Descrição de chapéu

Fuzil AR-15, usado em massacre, é fácil de obter nos EUA

Arma, vista por alguns como 'o fuzil da América', é símbolo de abismo cultural

Fuzil AR-15 como o usado em massacre na Flórida é mostrado por vendedor em loja em Orem, Utah (EUA)
Fuzil AR-15 como o usado em massacre na Flórida é mostrado por vendedor em loja em Orem, Utah (EUA) - George Frey/AFP
MARC FISHER
Washington Post

O AR-15, o fuzil de estilo militar que um atirador usou para matar 17 pessoas num colégio do sul da Flórida na quarta-feira (14), é ao mesmo tempo uma arma altamente potente, um símbolo de liberdade e individualismo e um motivo de preocupação e desesperança com o futuro da democracia.

Dependendo do lado político e social com que cada pessoa se identifica, o AR-15 é o "fuzil da América", uma maneira de "controlar seu próprio destino", ou uma máquina de matar que não tem lugar legítimo na vida civil.

Cada vez que um jovem sai disparando em uma escola ou outro local público, o país mergulha num debate inflamado sobre se a arma usada pelo atirador e a cultura que a cerca são ou não um problema ruinoso, singularmente americano, que precisa ser remediado com urgência.

Utilizado em chacinas em Newtown (Connecticut), Las Vegas, San Bernardino (Califórnia) e outros locais que foram palcos de tragédias, o fuzil virou um barômetro dos debates americanos não apenas sobre o direito de porte e uso de armas de fogo, mas também sobre o papel do indivíduo, os limites corretos à ação do governo e o impacto sobre os jovens de videogames, filmes e outras formas de cultura pop.

EXERCÍCIOS:
[1] Responda, com base no texto sobre o AR-15:
(a) Quantas pessoas o atirador matou no colégio do sul da Flórida?
(b) Em que cidade fica a loja onde o vendedor mostra o fuzil na foto?
(c) Quais locais de chacinas com o fuzil são citados nominalmente?
[2] Reproduza fielmente o trecho do texto sobre o AR-15 que vai de "Fuzil AR-15, usado" até "futuro da democracia.", inclusive.

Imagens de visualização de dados

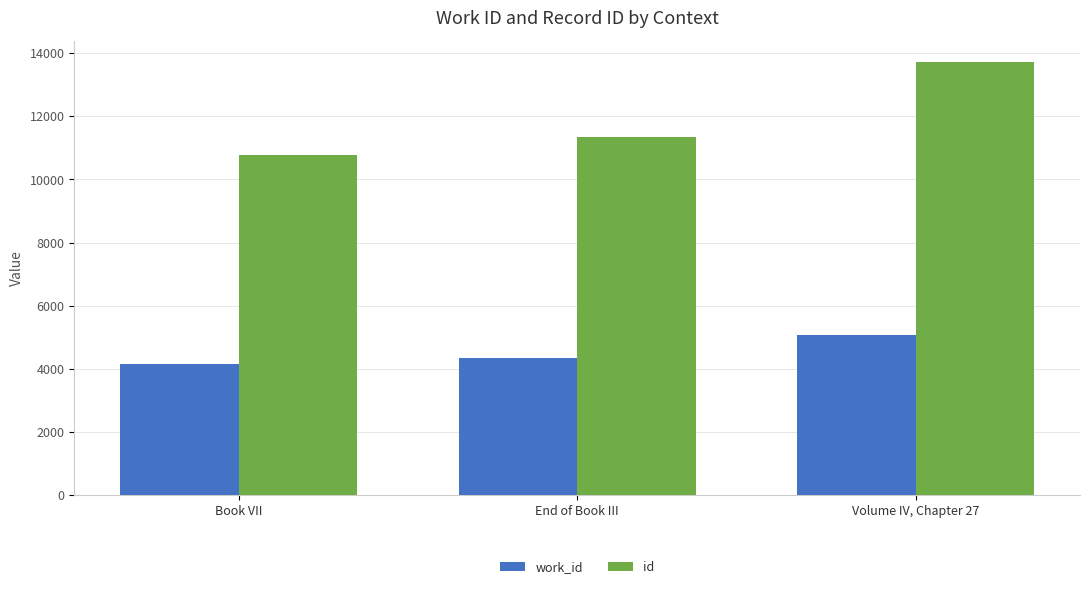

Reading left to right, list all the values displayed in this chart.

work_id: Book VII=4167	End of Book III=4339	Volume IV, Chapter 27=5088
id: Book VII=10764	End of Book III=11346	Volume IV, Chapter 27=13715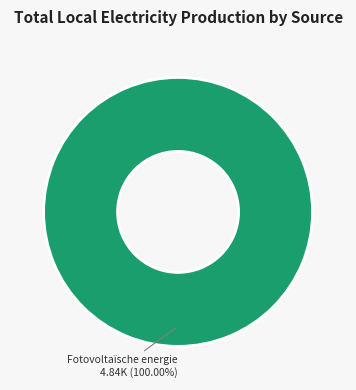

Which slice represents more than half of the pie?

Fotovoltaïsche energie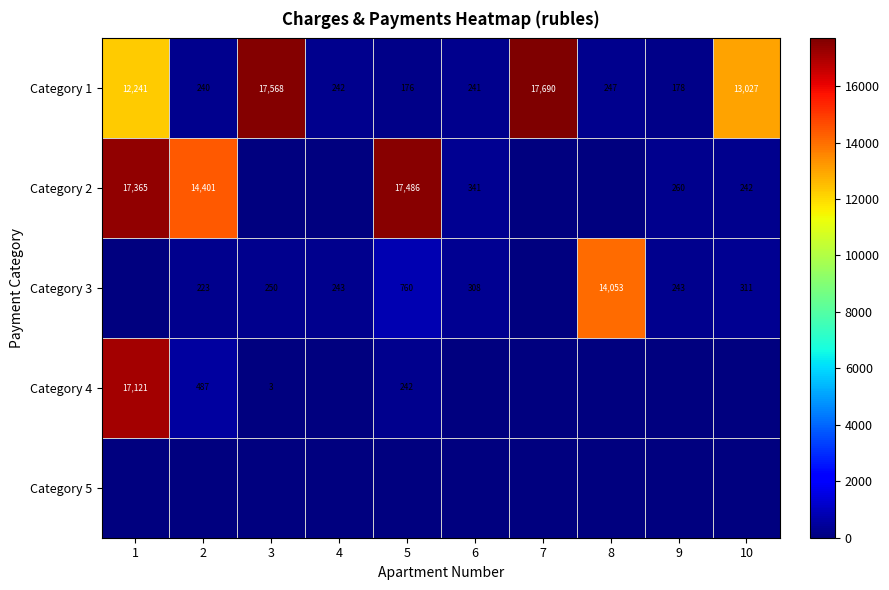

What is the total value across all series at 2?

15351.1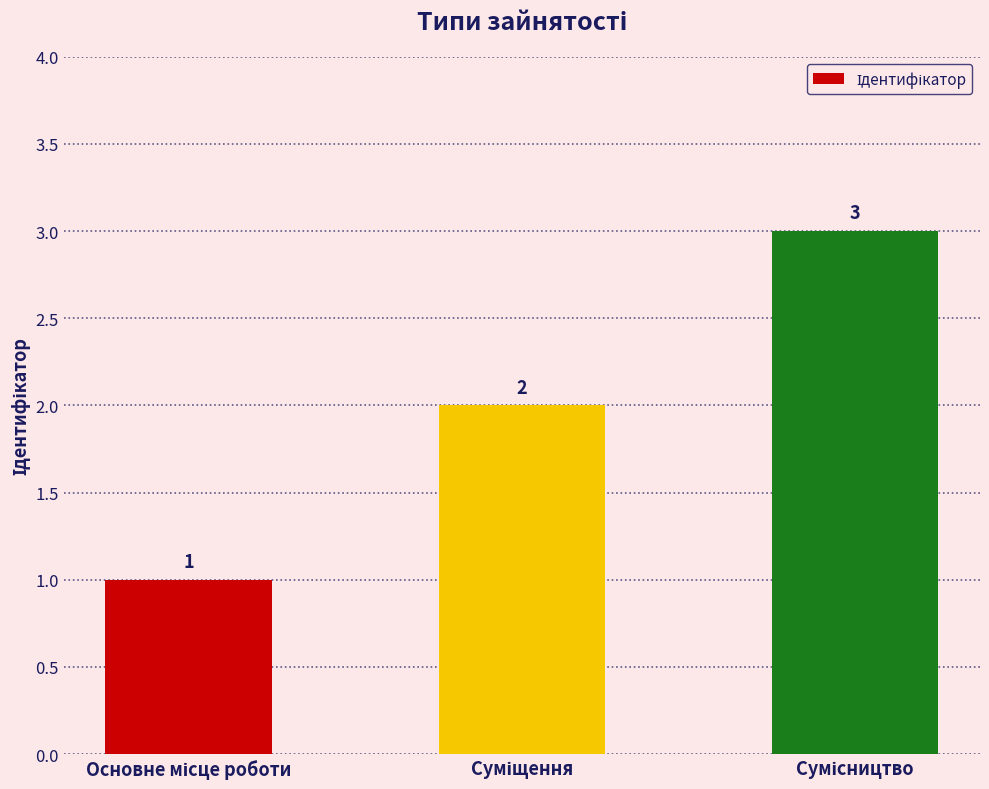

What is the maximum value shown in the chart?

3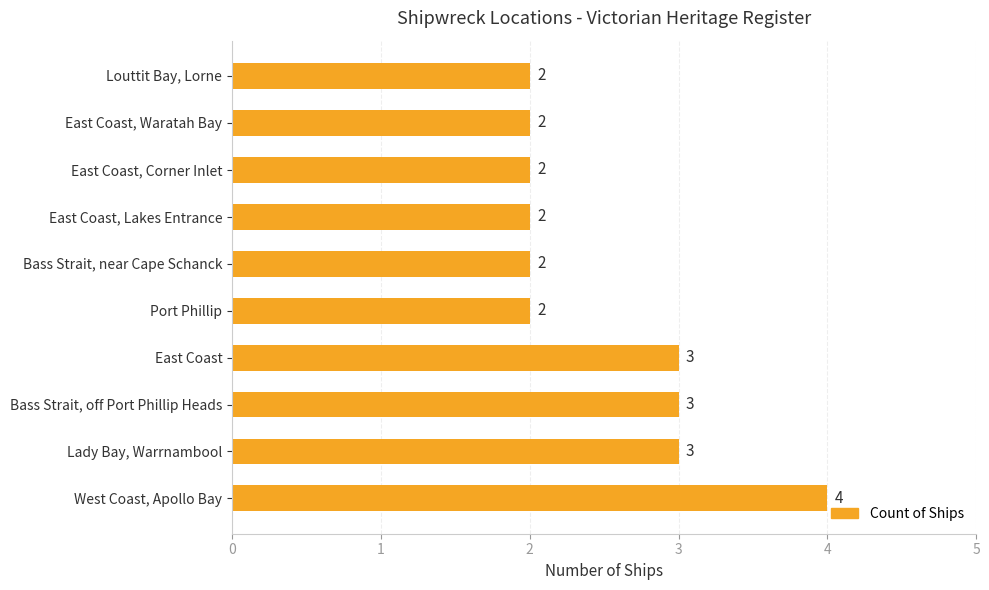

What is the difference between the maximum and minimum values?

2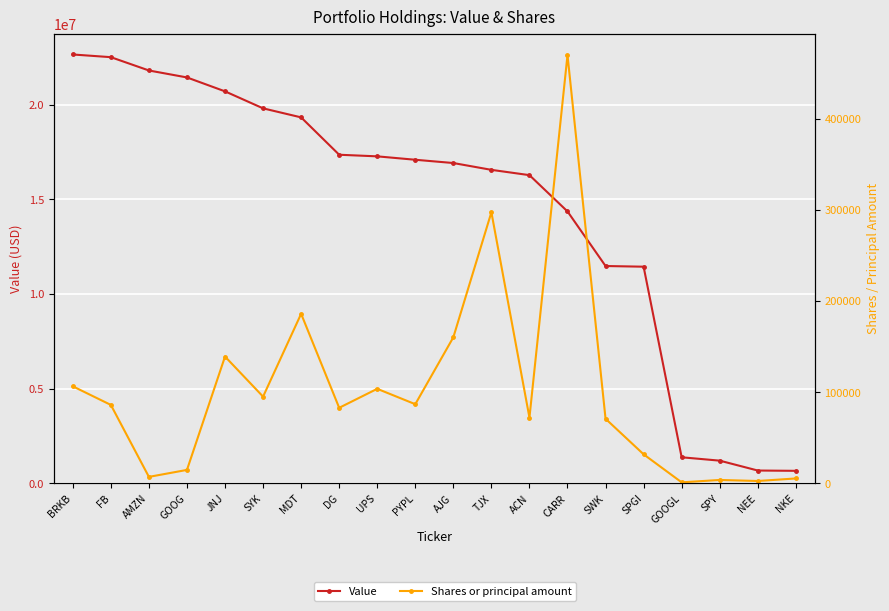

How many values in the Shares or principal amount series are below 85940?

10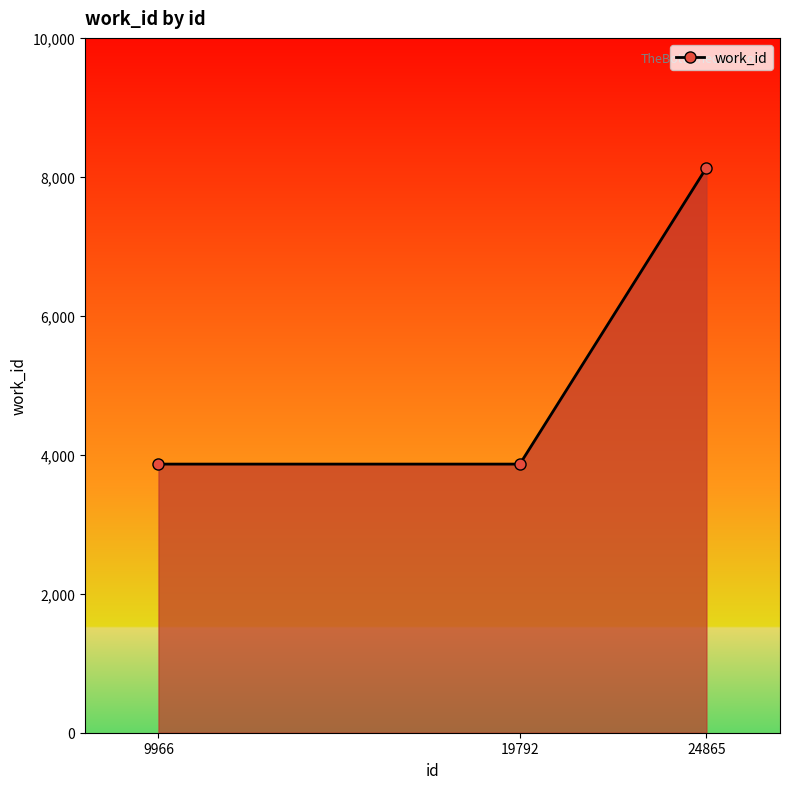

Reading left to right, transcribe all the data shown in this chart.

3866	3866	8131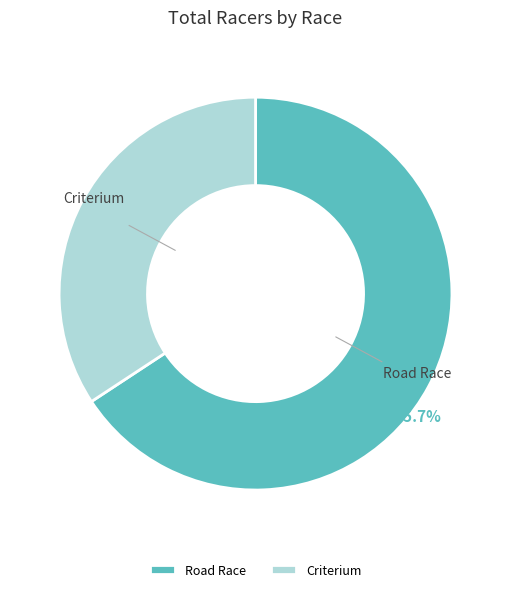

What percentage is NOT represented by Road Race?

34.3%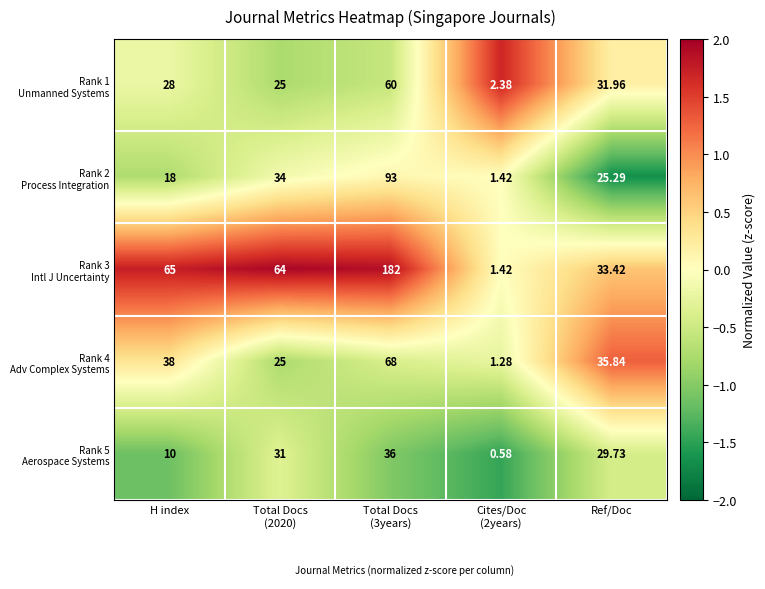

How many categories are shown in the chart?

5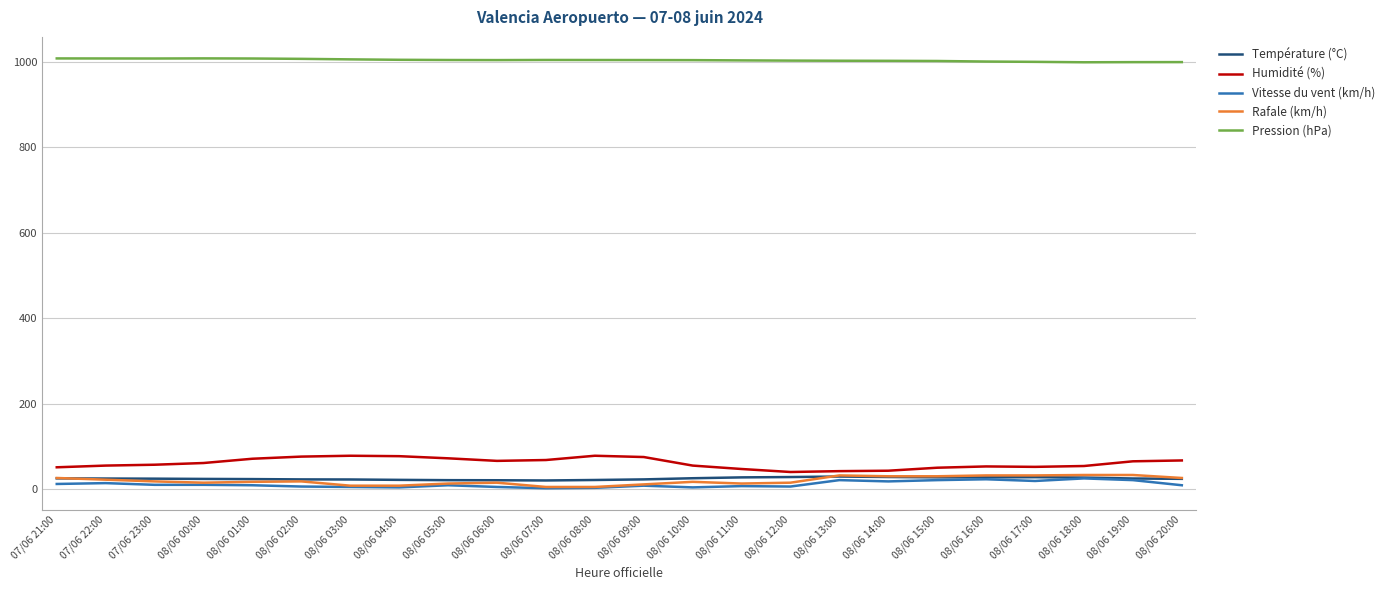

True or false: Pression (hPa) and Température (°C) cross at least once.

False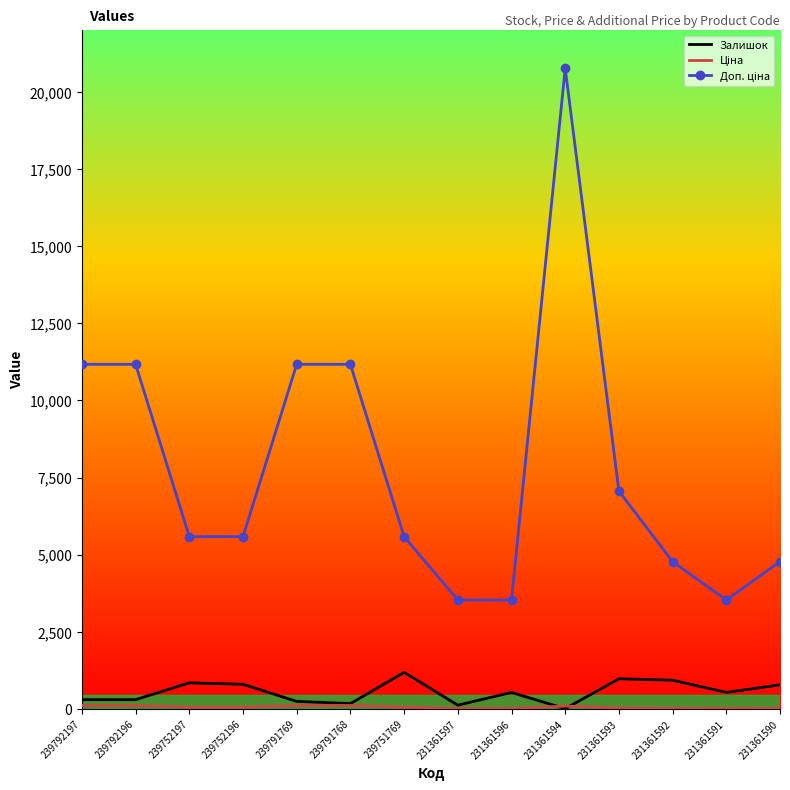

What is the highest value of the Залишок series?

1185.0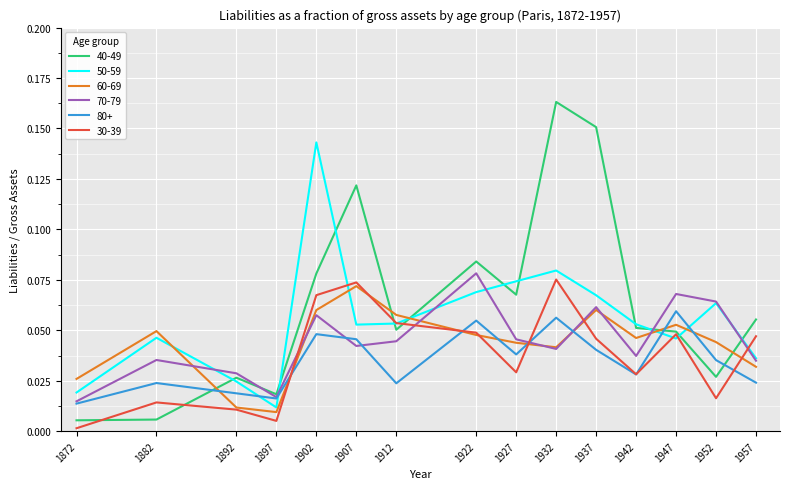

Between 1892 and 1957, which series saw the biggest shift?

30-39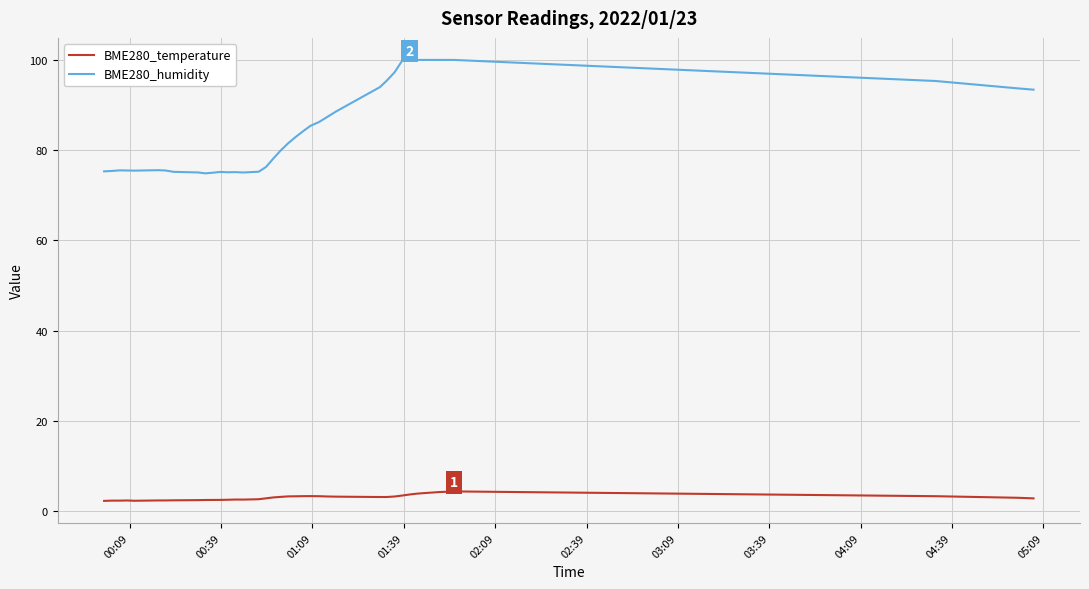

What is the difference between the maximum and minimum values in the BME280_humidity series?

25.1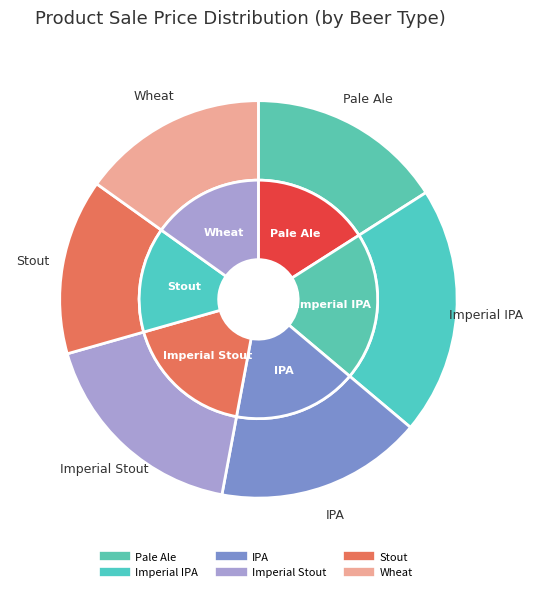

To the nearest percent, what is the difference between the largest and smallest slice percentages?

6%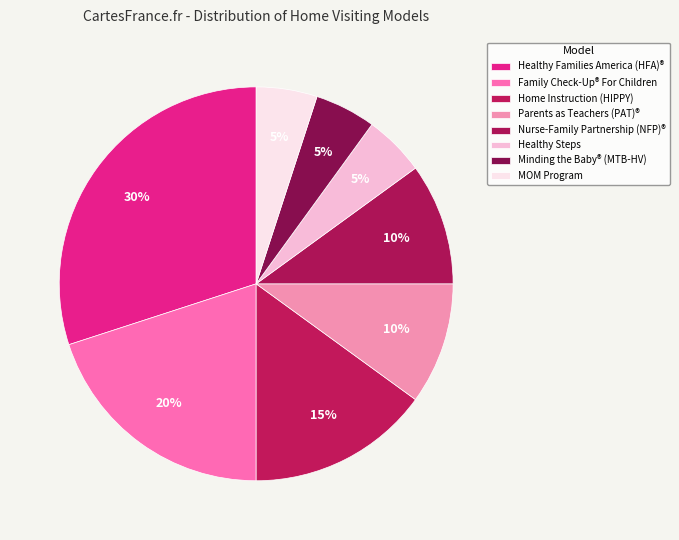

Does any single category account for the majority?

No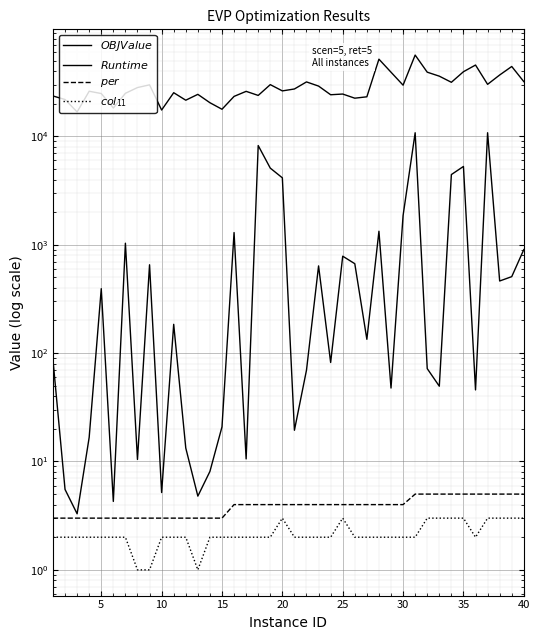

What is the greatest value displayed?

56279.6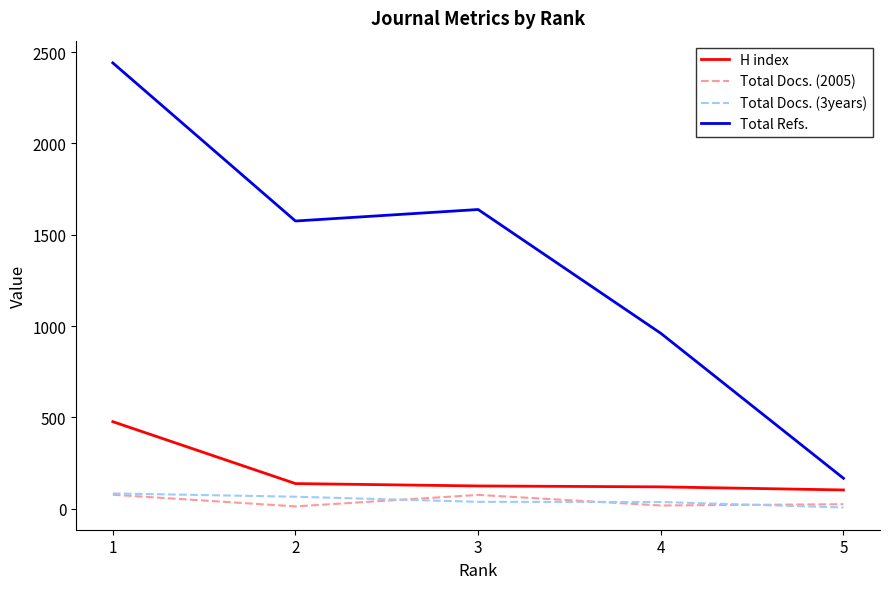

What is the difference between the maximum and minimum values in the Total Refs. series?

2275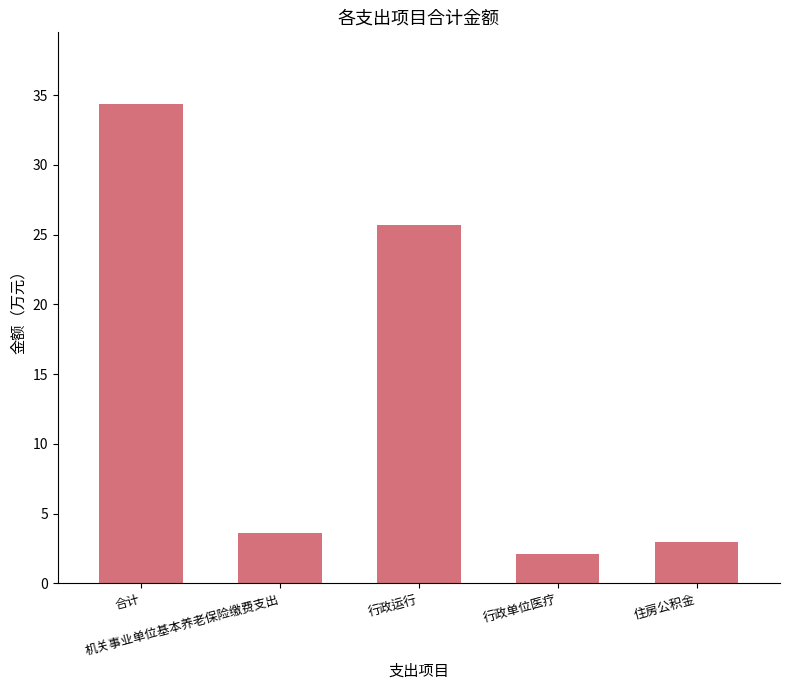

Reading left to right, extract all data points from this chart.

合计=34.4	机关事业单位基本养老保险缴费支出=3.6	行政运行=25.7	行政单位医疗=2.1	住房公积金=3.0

SOLUÇÕES DOS EXERCÍCIOS:
[1]
(a) 17 pessoas.
(b) Orem, Utah (EUA).
(c) Newtown (Connecticut), Las Vegas e San Bernardino (Califórnia).

[2]
Fuzil AR-15, usado em massacre, é fácil de obter nos EUA

Arma, vista por alguns como 'o fuzil da América', é símbolo de abismo cultural

Fuzil AR-15 como o usado em massacre na Flórida é mostrado por vendedor em loja em Orem, Utah (EUA)
Fuzil AR-15 como o usado em massacre na Flórida é mostrado por vendedor em loja em Orem, Utah (EUA) - George Frey/AFP
MARC FISHER
Washington Post

O AR-15, o fuzil de estilo militar que um atirador usou para matar 17 pessoas num colégio do sul da Flórida na quarta-feira (14), é ao mesmo tempo uma arma altamente potente, um símbolo de liberdade e individualismo e um motivo de preocupação e desesperança com o futuro da democracia.